━━━ Lesetext
Parteien auf dem Prüfstand
Bündnisgrüne: Zittern um die fünf Prozent

       Was ist an den Grünen noch grün? Mancher, der in der
       Vergangenheit die damalige "Bürgerschreck"-Partei
       sympathisch fand, überlegt sich, ob er diese Partei heute
       noch unterstützen kann. Bundestagsfraktionschef Fischer, der
       weithin als prägende Leitfigur der Bündnisgrünen gilt, hat
       der Ökopartei eine Anpassungskur verordnet, die ihrem Anhang
       immer größere Schwierigkeiten bereitet, sich in Politik und
       Praxis der Bonner Promis wiederzufinden.

       Ein Beispiel: Der Wahlparteitag in Magdeburg hatte einen
       Antrag abgelehnt, der die Verlängerung der Beteiligung der
       Bundeswehr an der Besetzung Bosniens durch die Nato billigen
       sollte. Ein Teil der grünen Bundestagsfraktion stimmte
       dennoch für die von CDU-Minister Rühe für sein
       Bundeswehr-Kontingent gewünschte Verlängerung des
       Bosnienabenteuers.

       Aus der Mitte derer, die sich über den eigenen Parteitag
       hinwegsetzten, kam dann auch prompt der ultimative Ruf nach
       Rücktritt des Vorstandsprechers Jürgen Trittin wegen eines
       angeblich falschen antimilitaristischen Zungenschlags.
       Trittin hatte nicht mehr getan als anläßlich des Spektakels
       einer öffentlichen Vereidigung von Bundeswehrrekruten in
       Berlin daran zu erinnern, daß die Zeiten, in denen
       dergleichen in Deutschland erfunden und allgemein
       praktiziert wurde, nicht demokratische waren. Mit Müh' und
       Not und nur im Interesse einer höheren Parteiräson konnte
       der sich entwickelnde Eklat dann zunächst noch verhindert
       werden.

       Das eigentliche Thema der Bündnisgrünen - die Ökologie -
       läßt ebenfalls Abrücken von früher einmal als
       selbstverständlich angesehenen Positionen erkennen. Da
       erinnert sich plötzlich jemand, daß im grünen Wahlprogramm
       etwas von einem "Tempolimit hundert" auf Autobahnen und von
       "dreißig" in geschlossenen Ortschaften steht, da bekommen
       maßgebliche Fraktionsgrößen in Bonn schon wieder
       Fracksausen. SPD-Spitzenmann Schröder geht auf Distanz. Die
       Regierungsparteien - freie Fahrt für freie Bürger - schreien
       Alarm. Einige Grüne bejammern die angeblich falsche
       Weichenstellung.
━━━━━━
━━━ Datensatzinhalt
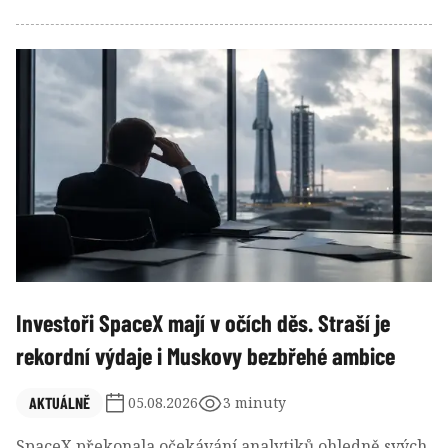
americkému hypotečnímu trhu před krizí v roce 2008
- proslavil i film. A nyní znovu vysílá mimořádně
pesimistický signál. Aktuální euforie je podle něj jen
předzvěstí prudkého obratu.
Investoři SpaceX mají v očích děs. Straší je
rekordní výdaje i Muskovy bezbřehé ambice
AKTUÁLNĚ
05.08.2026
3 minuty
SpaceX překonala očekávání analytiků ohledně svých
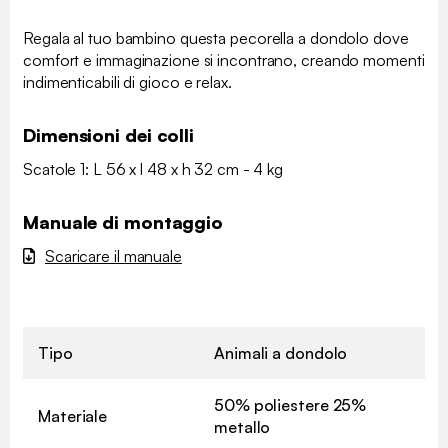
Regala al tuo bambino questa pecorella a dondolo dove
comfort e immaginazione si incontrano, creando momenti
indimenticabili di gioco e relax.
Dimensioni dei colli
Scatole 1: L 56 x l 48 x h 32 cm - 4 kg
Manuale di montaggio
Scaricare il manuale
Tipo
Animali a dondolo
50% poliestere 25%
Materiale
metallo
━━━━━━
→ Aufgabe 1
Nennen Sie alle Personen, die im Lesetext über die Bündnisgrünen namentlich erwähnt werden.
→ Aufgabe 2
Führen Sie den Lesetext über die Bündnisgrünen im Anschluss an seinen letzten Satz fort.
Die Datensätze werden hier nicht benötigt.

→ Antwortfeld 1
Fischer, Rühe, Jürgen Trittin, Schröder

→ Antwortfeld 2
       Tempolimit ist nun zweifelsfrei nicht die zentrale Frage des
       Bundestagswahlkampfes, der vom Thema der
       Massenarbeitslosigkeit beherrrscht wird. Aber die
       Grundorientierung darauf bleibt dennoch allemal richtig,
       wenn zur Lösung von Problemen wie Waldsterben und Ozonloch
       beigetragen und die Unfallhäufigkeit wesentlich vermindert
       werden soll. Erst spät reagierten Sonnenblumenpromis in Bonn
       mit dem Hinweis, daß dies doch so verkehrt nicht sein könne.
       Was bleibt ist der fatale Eindruck, daß man inzwischen die
       grüne Partei mit urgrünen Themen ins Bockshorn jagen kann.
       Das Festhalten an einer Zehnjahresfrist für den Ausstieg aus
       der Atomenergie, das von der SPD als anvisiertem künftigen
       Bonner Koalitionspartner bereits zurückgewiesen wurde,
       relativiert diesen Eindruck wenig.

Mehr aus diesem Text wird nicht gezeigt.